When you open an account, the bank will want some references – even if you don't want any credit. If your business operates as a partnership, the bank will also want details of each partner's authority and a copy of the partnership agreement.
If you have set up as a company, the bank will need some more information. Typically the bank will want to see the certificate of incorporation, the memorandum and articles of association. In addition, the bank will usually have a draft resolution that must be passed by the company and gives instructions about opening the account.
If you want to use the loan for startup finance, you will need to present the bank with a detailed business plan. If you can, try and find your local business link or enterprise agency for advice beforehand. If not use family and friends to practice your presentation.

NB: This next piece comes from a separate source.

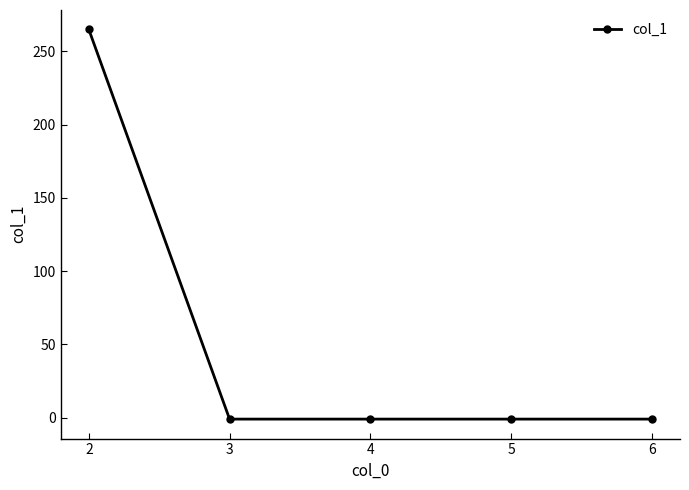

How many data points does each series have?

5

It will also be very hard to borrow from the bank without putting in some of your own money. Anyone considering lending to you will want to see that you have some of your own money on the line. The amount will vary in each case. However, the golden rule is enough to hurt.
The British Banking Association offers this list of key factors that a bank manager will be looking for:
Character. Is the customer trustworthy with a clean credit record?
Ability. What experience does the customer have in this line of business? Has market research been done? How good is this product?
Margin. How risky is the proposal and what interest rate would reflect this risk?
Purpose. What will the money be used for? Would a different type of finance be appropriate? Are there any government schemes to help?
Amount. Does the amount seem too much or too little? How much is the proprietor putting in themselves?
Repayment. Will the business be able to generate enough money to repay the loan and interest?
Insurance. If it all goes wrong, is there an alternative source of repayment?
This last clause refers to security. Banks generally want to link the loan to an asset that can be sold if the loan can not be repaid. This may take the form of property or a debenture – which allows the bank control over the business' assets, including any outstanding debts. However, this can only be applied to a limited company, see what form your business should take.
If your business does not own premises or can not offer a debenture, the bank is likely to look for personal guarantees or other investments you may have, such as stocks and shares. This may mean guarantees by third parties or a charge over your home and investments.